Findings

The COFINFAD project combines confirmatory statistics, behavioural segmentation, and predictive modelling to explain how Colombian fintech users differ in spending, engagement, and customer outcomes.

48,723 customers analysed 3 analytical lenses 1 integrated fintech story

Confirmatory

Most demographic groups show heavily overlapping financial distributions, suggesting that demographics alone do not strongly explain customer activity.

Clustering

Customer segments become much clearer when behaviour and value variables are analysed together rather than demographic labels alone.

Predictive

Machine learning is much stronger for satisfaction score than for transaction behaviour, with Random Forest delivering the best satisfaction model.

Executive Summary

Three major conclusions emerged from the project.

First, demographic variables do not create large financial divides on their own. Across education level, income bracket, marital status, and gender, transaction distributions remain strongly right-skewed with substantial overlap across groups.
Second, segmentation adds more value than simple demographic slicing. Clustering reveals distinct customer personas with meaningful differences in age, average transaction value, and total transaction volume.

• Data supplied:
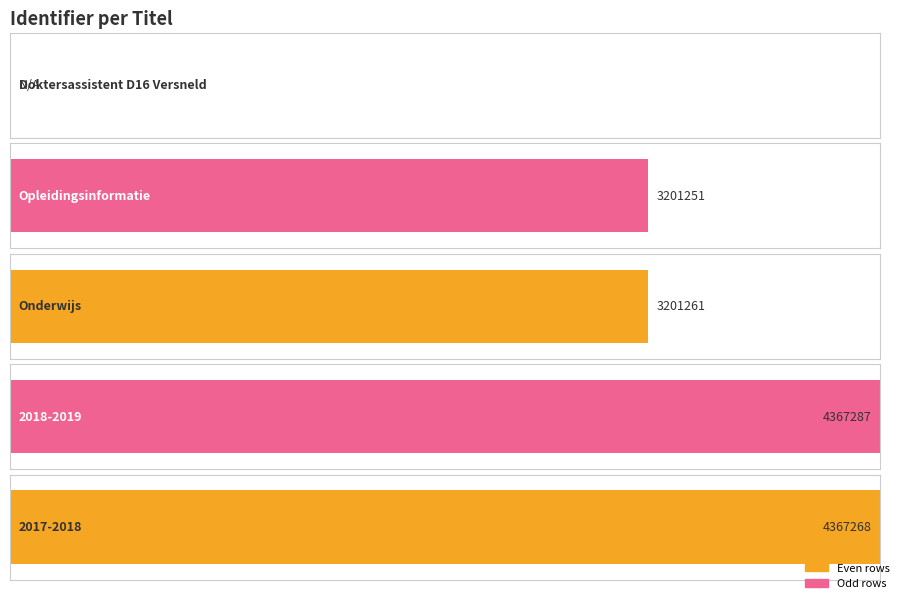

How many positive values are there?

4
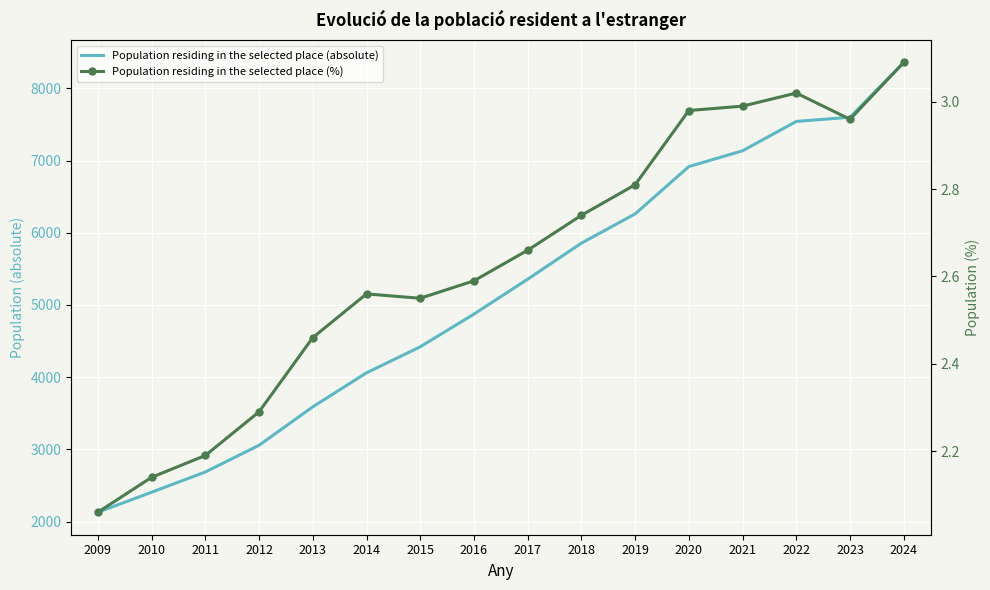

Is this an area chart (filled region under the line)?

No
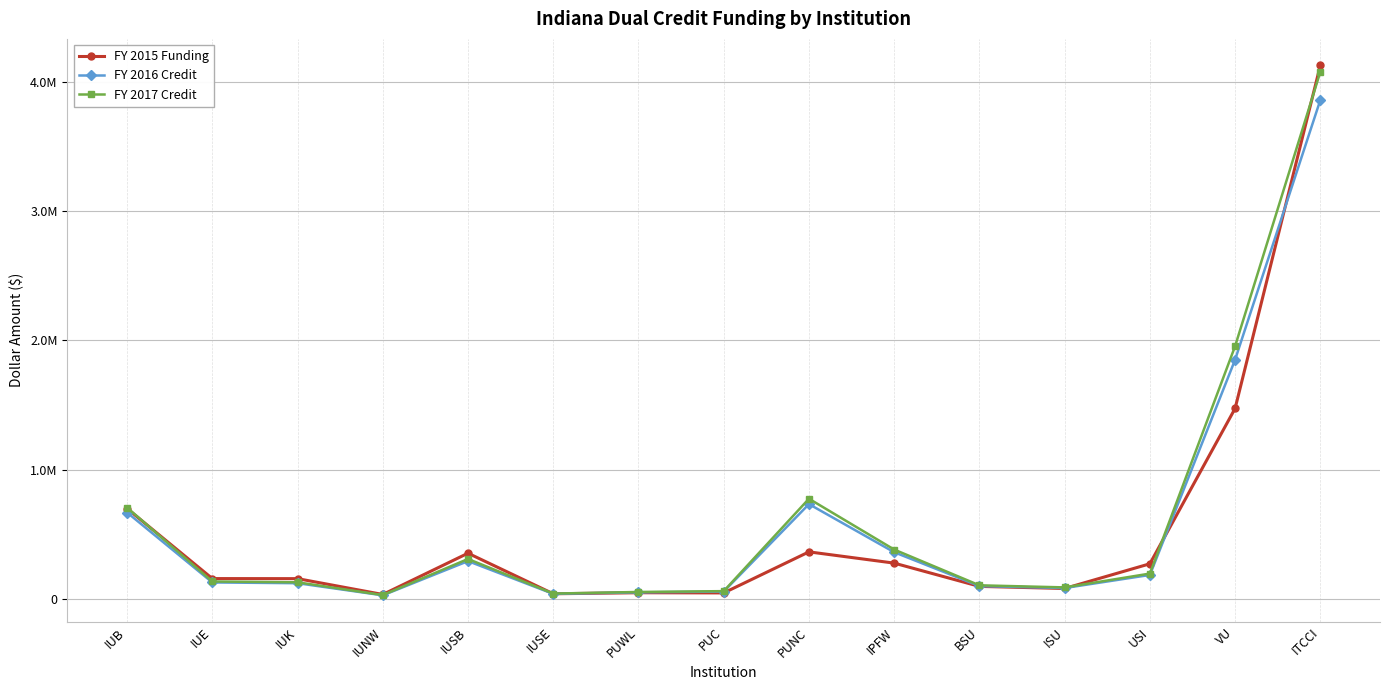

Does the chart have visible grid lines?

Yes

--

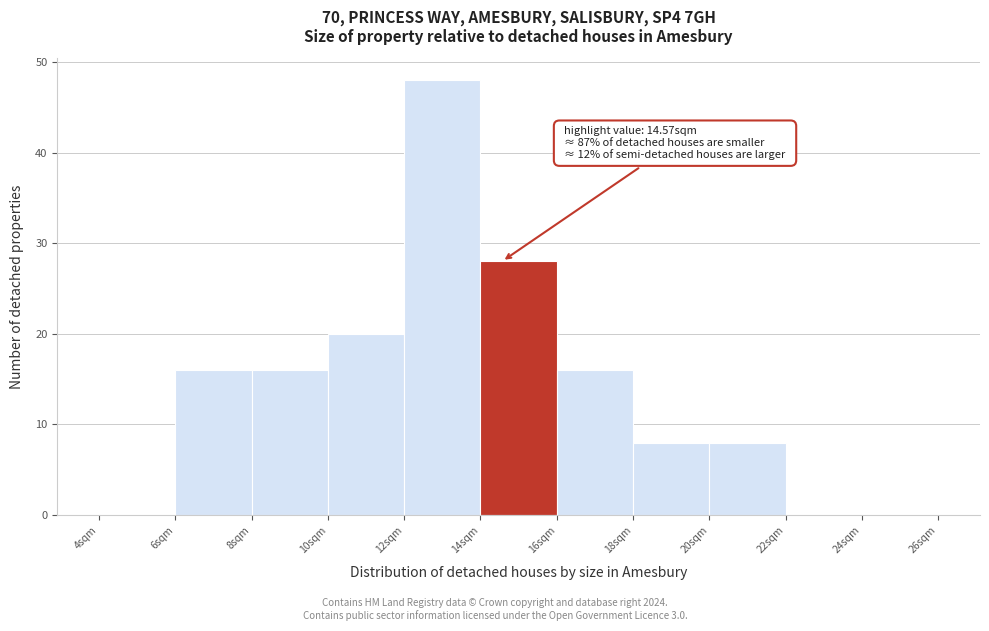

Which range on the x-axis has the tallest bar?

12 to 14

• What you will do: In the COFINFAD findings page, which machine learning method delivered the best satisfaction model?

• Result: Random Forest